(What you should do) Rewrite all the lines in the items below, swapping every "common name" for "vernacular name" and leaving everything else unchanged.

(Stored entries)

* * * *

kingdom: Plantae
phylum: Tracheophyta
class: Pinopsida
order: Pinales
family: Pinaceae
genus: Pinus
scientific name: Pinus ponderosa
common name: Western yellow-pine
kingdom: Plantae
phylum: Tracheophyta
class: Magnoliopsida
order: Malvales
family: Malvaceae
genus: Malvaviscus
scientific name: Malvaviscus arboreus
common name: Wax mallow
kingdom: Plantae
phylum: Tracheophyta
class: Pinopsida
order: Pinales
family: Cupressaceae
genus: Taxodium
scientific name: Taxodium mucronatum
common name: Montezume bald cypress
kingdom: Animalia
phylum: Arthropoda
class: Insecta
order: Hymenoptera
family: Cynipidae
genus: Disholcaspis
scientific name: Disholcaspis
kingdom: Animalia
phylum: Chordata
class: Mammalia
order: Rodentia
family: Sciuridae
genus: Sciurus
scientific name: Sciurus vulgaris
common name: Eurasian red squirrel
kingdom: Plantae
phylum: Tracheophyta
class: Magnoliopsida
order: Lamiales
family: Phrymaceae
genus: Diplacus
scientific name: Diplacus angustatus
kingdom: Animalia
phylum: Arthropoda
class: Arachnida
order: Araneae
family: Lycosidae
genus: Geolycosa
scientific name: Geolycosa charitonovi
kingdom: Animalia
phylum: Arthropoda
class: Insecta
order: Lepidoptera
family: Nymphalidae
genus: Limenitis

* * * *

(Result of the task)
kingdom: Plantae
phylum: Tracheophyta
class: Pinopsida
order: Pinales
family: Pinaceae
genus: Pinus
scientific name: Pinus ponderosa
vernacular name: Western yellow-pine
kingdom: Plantae
phylum: Tracheophyta
class: Magnoliopsida
order: Malvales
family: Malvaceae
genus: Malvaviscus
scientific name: Malvaviscus arboreus
vernacular name: Wax mallow
kingdom: Plantae
phylum: Tracheophyta
class: Pinopsida
order: Pinales
family: Cupressaceae
genus: Taxodium
scientific name: Taxodium mucronatum
vernacular name: Montezume bald cypress
kingdom: Animalia
phylum: Arthropoda
class: Insecta
order: Hymenoptera
family: Cynipidae
genus: Disholcaspis
scientific name: Disholcaspis
kingdom: Animalia
phylum: Chordata
class: Mammalia
order: Rodentia
family: Sciuridae
genus: Sciurus
scientific name: Sciurus vulgaris
vernacular name: Eurasian red squirrel
kingdom: Plantae
phylum: Tracheophyta
class: Magnoliopsida
order: Lamiales
family: Phrymaceae
genus: Diplacus
scientific name: Diplacus angustatus
kingdom: Animalia
phylum: Arthropoda
class: Arachnida
order: Araneae
family: Lycosidae
genus: Geolycosa
scientific name: Geolycosa charitonovi
kingdom: Animalia
phylum: Arthropoda
class: Insecta
order: Lepidoptera
family: Nymphalidae
genus: Limenitis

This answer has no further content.